• Harnessing Health Data in Pursuit of Triple Aim

    May 28, 2018 08:00 am David Mitchell – Being first is nothing new to Tamaan Osbourne-Roberts, M.D.

    When Osbourne-Roberts, 40, was elected president of the Colorado Medical Society in 2013, he was the youngest person and the first black physician to hold the office. Osbourne-Roberts was also the first black president of the Colorado AFP and recently completed his term as Board chair of that chapter. He also is a delegate to the AMA House of Delegates and an alternate delegate to the AAFP Congress of Delegates.

    Now, Osbourne-Roberts is helping break ground in a new area.

    "It's very rare as a physician that you have a chance to help create an entirely new field," he said. "That's what I'm doing, trying to help create this thing that can make the world a better place."

    Osbourne-Roberts is the chief medical officer for the Center for Improving Value in Health Care (CIVHC), the independent, not-for-profit administrator of the Colorado All Payer Claims Database. With access to 75 percent of the claims information from the state's public and private insurers -- covering 4.3 million patients and 750 million claims data sets -- CIVHC provides data analysis related to cost, quality and utilization.

    CIVHC's goal, he said, is to advance the triple aim of better health, better care and lower costs.

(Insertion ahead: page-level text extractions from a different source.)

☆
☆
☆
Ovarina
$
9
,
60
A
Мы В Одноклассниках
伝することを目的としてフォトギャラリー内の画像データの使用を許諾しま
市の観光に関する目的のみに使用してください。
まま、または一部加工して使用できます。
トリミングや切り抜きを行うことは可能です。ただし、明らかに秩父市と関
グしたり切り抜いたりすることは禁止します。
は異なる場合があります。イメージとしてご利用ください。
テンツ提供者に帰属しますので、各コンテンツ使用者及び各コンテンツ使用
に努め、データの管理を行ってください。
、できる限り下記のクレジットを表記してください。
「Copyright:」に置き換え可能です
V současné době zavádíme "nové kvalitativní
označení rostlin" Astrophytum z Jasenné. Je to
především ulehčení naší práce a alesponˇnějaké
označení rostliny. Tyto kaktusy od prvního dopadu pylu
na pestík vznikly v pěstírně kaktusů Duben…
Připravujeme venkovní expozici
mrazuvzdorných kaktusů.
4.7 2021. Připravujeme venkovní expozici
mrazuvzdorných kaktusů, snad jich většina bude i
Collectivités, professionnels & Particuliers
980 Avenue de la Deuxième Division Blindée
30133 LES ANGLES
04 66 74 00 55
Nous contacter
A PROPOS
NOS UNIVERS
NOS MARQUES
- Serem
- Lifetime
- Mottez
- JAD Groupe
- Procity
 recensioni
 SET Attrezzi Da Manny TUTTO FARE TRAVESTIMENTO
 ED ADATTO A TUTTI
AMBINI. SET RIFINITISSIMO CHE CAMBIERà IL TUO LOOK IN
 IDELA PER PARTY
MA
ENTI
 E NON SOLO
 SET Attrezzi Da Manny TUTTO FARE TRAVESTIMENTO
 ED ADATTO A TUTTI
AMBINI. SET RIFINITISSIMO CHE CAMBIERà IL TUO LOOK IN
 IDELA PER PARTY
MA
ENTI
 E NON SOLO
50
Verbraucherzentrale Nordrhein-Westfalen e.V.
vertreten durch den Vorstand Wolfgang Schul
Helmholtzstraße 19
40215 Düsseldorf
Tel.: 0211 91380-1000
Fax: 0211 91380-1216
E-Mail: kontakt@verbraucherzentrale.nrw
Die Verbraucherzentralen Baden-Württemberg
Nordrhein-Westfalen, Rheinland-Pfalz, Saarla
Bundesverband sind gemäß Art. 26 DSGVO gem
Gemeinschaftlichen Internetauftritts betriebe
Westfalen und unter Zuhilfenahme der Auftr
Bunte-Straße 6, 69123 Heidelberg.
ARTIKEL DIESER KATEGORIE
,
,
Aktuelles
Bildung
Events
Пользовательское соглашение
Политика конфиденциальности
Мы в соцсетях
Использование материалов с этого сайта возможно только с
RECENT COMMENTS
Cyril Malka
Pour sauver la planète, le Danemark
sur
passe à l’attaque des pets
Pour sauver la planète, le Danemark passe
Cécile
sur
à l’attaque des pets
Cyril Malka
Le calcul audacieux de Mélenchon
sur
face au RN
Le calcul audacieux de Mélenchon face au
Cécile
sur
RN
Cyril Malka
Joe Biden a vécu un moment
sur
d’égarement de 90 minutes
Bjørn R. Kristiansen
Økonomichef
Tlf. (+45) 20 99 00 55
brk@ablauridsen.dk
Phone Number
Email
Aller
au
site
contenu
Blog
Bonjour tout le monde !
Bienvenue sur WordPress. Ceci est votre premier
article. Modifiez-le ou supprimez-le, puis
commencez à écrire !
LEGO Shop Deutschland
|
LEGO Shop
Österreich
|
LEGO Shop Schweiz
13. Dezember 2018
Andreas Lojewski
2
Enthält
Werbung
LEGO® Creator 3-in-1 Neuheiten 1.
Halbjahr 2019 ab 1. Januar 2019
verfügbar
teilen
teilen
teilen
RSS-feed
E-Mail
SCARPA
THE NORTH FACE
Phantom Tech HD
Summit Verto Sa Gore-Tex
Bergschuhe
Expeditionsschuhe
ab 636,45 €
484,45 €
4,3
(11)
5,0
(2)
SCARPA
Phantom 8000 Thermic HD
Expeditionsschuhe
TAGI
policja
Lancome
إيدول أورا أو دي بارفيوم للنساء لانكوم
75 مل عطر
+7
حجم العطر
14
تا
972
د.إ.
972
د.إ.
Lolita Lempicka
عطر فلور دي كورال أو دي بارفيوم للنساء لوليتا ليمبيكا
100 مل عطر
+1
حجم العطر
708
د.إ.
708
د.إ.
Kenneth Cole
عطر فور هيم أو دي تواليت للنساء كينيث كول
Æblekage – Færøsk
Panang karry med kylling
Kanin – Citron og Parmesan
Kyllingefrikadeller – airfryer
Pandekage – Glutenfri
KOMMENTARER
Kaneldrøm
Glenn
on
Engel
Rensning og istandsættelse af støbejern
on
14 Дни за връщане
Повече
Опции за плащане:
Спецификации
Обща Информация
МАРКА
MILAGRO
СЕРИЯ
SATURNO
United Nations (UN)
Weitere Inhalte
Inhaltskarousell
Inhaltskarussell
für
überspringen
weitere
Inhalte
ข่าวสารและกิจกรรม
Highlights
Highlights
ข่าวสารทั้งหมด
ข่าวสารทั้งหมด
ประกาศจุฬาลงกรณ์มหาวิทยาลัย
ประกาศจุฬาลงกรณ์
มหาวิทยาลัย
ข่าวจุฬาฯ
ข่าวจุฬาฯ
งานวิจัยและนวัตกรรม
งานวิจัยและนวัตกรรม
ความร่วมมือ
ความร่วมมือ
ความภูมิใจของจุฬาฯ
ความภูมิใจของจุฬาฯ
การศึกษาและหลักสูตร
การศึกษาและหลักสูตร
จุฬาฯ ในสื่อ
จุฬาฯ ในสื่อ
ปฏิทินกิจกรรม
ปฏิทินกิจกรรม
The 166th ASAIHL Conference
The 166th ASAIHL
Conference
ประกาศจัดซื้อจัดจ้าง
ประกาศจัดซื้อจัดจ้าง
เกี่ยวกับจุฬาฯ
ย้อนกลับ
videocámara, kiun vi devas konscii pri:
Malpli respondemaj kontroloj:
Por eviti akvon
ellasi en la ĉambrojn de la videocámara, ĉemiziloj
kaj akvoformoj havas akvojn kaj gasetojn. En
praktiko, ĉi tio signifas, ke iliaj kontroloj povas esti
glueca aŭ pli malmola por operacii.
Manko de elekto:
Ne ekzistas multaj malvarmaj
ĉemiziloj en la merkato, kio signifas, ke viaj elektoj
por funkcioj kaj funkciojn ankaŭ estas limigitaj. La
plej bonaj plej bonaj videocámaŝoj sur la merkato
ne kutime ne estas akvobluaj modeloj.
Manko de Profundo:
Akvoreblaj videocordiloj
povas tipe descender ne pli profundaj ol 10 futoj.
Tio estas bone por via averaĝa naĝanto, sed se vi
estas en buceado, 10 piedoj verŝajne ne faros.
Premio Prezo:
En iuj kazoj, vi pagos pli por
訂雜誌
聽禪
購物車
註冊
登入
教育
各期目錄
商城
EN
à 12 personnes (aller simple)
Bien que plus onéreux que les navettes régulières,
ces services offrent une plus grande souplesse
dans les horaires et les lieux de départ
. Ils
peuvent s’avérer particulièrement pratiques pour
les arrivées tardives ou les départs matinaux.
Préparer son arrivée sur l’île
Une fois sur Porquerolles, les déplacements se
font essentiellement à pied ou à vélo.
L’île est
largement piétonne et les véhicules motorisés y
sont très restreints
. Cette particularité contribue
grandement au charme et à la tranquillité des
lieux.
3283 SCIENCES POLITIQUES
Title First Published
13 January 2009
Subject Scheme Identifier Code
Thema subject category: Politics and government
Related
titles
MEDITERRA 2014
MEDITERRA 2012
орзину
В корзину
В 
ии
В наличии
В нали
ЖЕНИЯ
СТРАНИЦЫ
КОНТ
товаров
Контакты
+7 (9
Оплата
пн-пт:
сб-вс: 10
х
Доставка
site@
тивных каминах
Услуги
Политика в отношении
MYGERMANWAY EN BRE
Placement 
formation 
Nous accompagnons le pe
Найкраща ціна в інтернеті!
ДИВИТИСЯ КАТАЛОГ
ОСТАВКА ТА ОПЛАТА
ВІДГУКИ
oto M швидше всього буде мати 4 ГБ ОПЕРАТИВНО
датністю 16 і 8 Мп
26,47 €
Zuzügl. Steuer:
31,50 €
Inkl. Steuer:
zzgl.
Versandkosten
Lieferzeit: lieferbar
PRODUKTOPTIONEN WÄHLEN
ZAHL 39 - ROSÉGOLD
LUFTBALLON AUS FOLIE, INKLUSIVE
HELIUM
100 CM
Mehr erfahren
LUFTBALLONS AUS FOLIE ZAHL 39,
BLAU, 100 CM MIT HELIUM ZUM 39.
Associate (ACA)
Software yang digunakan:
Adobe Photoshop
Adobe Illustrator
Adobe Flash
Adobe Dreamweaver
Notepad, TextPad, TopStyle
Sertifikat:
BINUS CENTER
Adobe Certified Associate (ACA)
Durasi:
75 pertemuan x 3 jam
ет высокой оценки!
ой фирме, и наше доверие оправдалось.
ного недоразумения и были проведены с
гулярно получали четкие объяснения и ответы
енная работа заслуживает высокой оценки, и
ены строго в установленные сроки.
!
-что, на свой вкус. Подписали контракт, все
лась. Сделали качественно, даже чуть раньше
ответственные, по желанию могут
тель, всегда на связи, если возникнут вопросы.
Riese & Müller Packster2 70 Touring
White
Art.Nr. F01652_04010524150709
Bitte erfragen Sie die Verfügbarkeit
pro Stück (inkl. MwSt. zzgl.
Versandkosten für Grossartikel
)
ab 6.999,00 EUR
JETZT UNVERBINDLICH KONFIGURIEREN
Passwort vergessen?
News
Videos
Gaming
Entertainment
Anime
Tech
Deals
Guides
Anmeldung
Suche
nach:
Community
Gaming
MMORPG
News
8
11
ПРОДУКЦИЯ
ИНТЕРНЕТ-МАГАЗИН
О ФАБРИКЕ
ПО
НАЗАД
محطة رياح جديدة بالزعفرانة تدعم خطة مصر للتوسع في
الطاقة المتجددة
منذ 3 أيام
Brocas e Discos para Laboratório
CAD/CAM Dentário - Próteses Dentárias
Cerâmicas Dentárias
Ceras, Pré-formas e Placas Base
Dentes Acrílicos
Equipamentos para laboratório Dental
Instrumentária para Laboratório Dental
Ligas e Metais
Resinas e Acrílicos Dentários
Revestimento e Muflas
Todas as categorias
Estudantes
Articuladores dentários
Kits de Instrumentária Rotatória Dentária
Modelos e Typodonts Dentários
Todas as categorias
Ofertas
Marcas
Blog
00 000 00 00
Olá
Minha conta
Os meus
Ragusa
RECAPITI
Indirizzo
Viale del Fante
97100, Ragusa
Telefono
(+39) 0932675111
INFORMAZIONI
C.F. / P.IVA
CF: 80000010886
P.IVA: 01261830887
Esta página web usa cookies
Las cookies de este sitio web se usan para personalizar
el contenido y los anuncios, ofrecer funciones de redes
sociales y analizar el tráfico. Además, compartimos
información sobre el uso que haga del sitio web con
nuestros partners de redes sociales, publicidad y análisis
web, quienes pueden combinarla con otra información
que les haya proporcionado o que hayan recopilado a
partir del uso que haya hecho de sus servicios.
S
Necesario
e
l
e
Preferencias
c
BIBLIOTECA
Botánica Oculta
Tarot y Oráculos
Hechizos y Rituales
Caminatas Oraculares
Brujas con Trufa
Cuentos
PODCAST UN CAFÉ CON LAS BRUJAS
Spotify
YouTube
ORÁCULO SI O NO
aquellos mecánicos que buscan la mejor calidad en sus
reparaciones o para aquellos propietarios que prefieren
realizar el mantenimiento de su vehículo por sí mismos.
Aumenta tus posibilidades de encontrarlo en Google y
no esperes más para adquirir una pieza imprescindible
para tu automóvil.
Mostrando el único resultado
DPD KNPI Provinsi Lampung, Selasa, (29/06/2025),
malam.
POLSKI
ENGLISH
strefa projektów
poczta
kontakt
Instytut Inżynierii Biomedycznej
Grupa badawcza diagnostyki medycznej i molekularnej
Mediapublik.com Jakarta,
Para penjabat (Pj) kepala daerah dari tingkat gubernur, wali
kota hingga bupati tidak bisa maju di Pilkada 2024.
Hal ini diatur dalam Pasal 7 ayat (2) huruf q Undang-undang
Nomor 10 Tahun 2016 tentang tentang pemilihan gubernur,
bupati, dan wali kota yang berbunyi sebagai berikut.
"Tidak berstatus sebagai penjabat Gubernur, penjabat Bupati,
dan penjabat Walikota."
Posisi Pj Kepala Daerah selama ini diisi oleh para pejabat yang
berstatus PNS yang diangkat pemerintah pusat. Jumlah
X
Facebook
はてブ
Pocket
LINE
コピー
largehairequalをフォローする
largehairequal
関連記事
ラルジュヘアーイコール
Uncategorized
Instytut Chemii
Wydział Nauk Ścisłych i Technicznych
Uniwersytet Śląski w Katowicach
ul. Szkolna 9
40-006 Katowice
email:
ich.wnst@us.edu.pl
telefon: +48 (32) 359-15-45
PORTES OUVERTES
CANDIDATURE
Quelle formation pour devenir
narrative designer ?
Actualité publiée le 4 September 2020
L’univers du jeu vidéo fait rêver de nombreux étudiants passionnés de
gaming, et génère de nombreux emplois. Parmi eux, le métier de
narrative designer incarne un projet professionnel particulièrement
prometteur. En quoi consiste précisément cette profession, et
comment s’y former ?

    "Data is powerful, but in health care, no one really knows just how to use it yet," he said. "Within the health care industry, data use is in its 'Bronze Age.' Our job at CIVHC is to try to illuminate things and bring them into the light."

    For example, in partnership with a local community health organization, CIVHC conducted groundbreaking research using data from more than 1,400 patients to prove that specific interventions in social determinants of health (specifically, nutrition and diet) improved outcomes and reduced costs.

    In addition to his role with CIVHC, Osbourne-Roberts is an associate medical director for a hospice and palliative care service, as well as a float physician for several primary care and urgent care facilities. He and wife, Camille, have a 9-year-old son and a 6-year-old daughter.

    "Just today, I was telling a group of physicians, 'You're all juggling a lot of balls. Think of it as if some are rubber and some are glass. Don't drop the glass balls,'" said Osbourne-Roberts, who also is a member of the AAFP Commission on Quality and Practice. "For me, my family and my health are the glass balls. I have to protect them and prioritize them, and only then do I know how much time I have left for everything else. It's a lot of scheduling and organization and the occasional dropped ball. You make it work."